Un incendie a ravagé il y a plusieurs semaines une zone reboisée, il y a trois ans, dans le cadre d’un programme européen.
C’était il y a un mois, en pleine sécheresse, sur les hauteurs d’Acoua. Durant deux jours, les flammes ont parcouru l’espace vallonné de la réserve forestière des Crêtes du Nord. L’incendie serait d’origine humaine. De gros dégâts sur des zones récemment reboisées sont à déplorer. Cette zone protégée de 600 hectares est jalonnée de padzas, ces espaces totalement érodés, au sol nu et rougeâtre. Pâturage trop intensif ou déboisement ont laissé ces sols sans couvert végétal.

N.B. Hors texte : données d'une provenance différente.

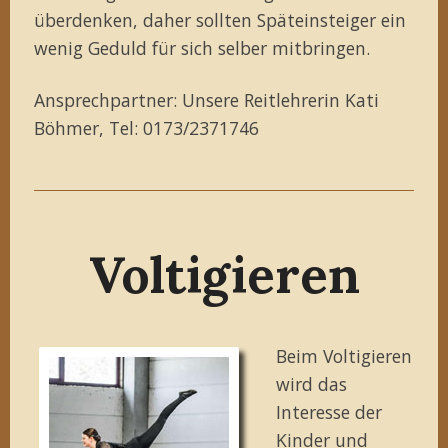
überdenken, daher sollten Späteinsteiger ein
wenig Geduld für sich selber mitbringen.
Ansprechpartner: Unsere Reitlehrerin Kati
Böhmer, Tel: 0173/2371746
Voltigieren
Beim Voltigieren
wird das
Interesse der
Kinder und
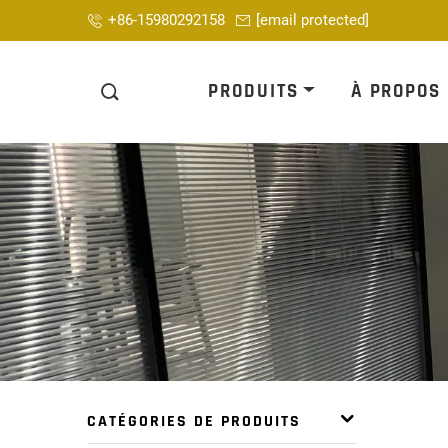
+86-15980292158
[email protected]
PRODUITS
À PROPOS
CATÉGORIES DE PRODUITS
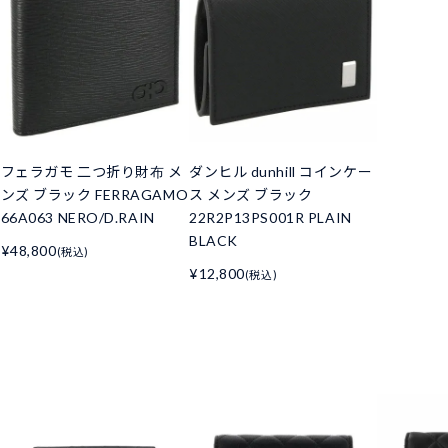
フェラガモ 二つ折り財布 メ
ダンヒル dunhill コインケー
ンズ ブラック FERRAGAMO
ス メンズ ブラック
66A063 NERO/D.RAIN
22R2P13PS001R PLAIN
BLACK
¥48,800
(税込)
¥12,800
(税込)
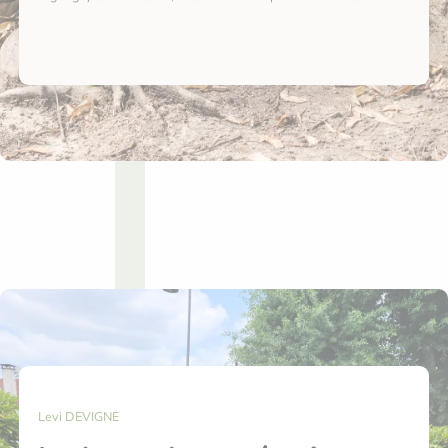
Levi DEVIGNE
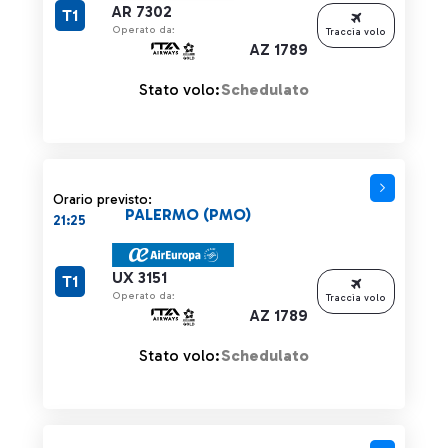
AR 7302
T1
Operato da:
Traccia volo
AZ 1789
Stato volo:
Schedulato
Orario previsto:
PALERMO (PMO)
21:25
UX 3151
T1
Operato da:
Traccia volo
AZ 1789
Stato volo:
Schedulato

Les représentants du conseil général, propriétaire des terrains, de l’office national des forêts (ONF) et de la direction de l’agriculture (DAAF) se sont rendus sur place mardi matin pour constater les dégâts. Des dégâts il y en a, puisque la zone a bénéficié du 9e Fonds économique de développement (FED), une enveloppe européenne qui a permis de financer un projet de reboisement de padzas. Débuté sur le terrain en 2010, le programme s’est traduit par la mise en terre de plus de 100 000 pieds d’arbres, de l’acacia mangium principalement, une espèce venue d’Australie, très résistante, pour un budget de près de 500 000 euros. Sur les 64 hectares reboisés, 20 ont brûlé. Avec un coût de 8 à 12 000 euros par hectare, la facture de l’incendie avoisine les 200 000 euros. « Ce feu a été insidieux, il a parcouru une grande surface en épargnant certaines zones, mais a détruit beaucoup de jeunes pousses et endommagé des arbres plus matures », explique Daniel Lesur, responsable des services forestiers du conseil général.
Le reboisement des padzas permet de préserver la ressource en eaux des sols et donc de limiter l’impact d’une sécheresse, à l’image de celle qu’a connue Mayotte ces derniers mois (voir article). L’objectif de ce type d’opération de reboisement est la reconstitution d’un couvert forestier, c’est-à-dire une zone boisée, au milieu de laquelle des espèces locales seront replantées. L’acacia mangium est une espèce invasive et exotique de Mayotte, a priori indésirable sur l’île. Mais c’est une des seules essences suffisamment résistantes pour pousser sur des padzas. « Les espèces locales ont vocation à prendre la place de l’acacia lorsqu’il aura atteint une croissance suffisante », explique Daniel Lesur.
Absence de moyens aériens
L’incendie va donc considérablement retarder les différentes étapes du programme de reboisement. Sur l’origine du feu, il y a peu de doutes. « C’est forcément un incendie volontaire, la foudre ne provoque pas d’incendie ici », analyse Laurent Mercy le directeur de l’Office national des forêts (ONF) à Mayotte. Les agents du conseil général n’ont pu que constater l’avancée de l’incendie, le jour même de son déclenchement, impuissants.
Le site est accessible en quittant la route nationale peu avant le village d’Acoua en venant du Sud, le sentier de grande randonnée (GR) passe à proximité. Malgré une piste forestière goudronnée, les padzas ne sont pas accessibles par les pompiers. « Une intervention qui aurait pu limiter les dégâts », souligne Daniel Lesur. Seuls des moyens aériens pourraient atteindre ces espaces forestiers. La sécurité civile à Mayotte ne dispose pas encore d’un avion ou d’un hélicoptère pour lutter contre les feux de forêts.
En 2013, l’allumage de feu sur les parcelles agricoles ou les zones de pâturage, alliés à la sécheresse, ont engendré la destruction par les flammes de près de 80 hectares de réserves forestières, soit 30 % des destructions recensées ces dix dernières années.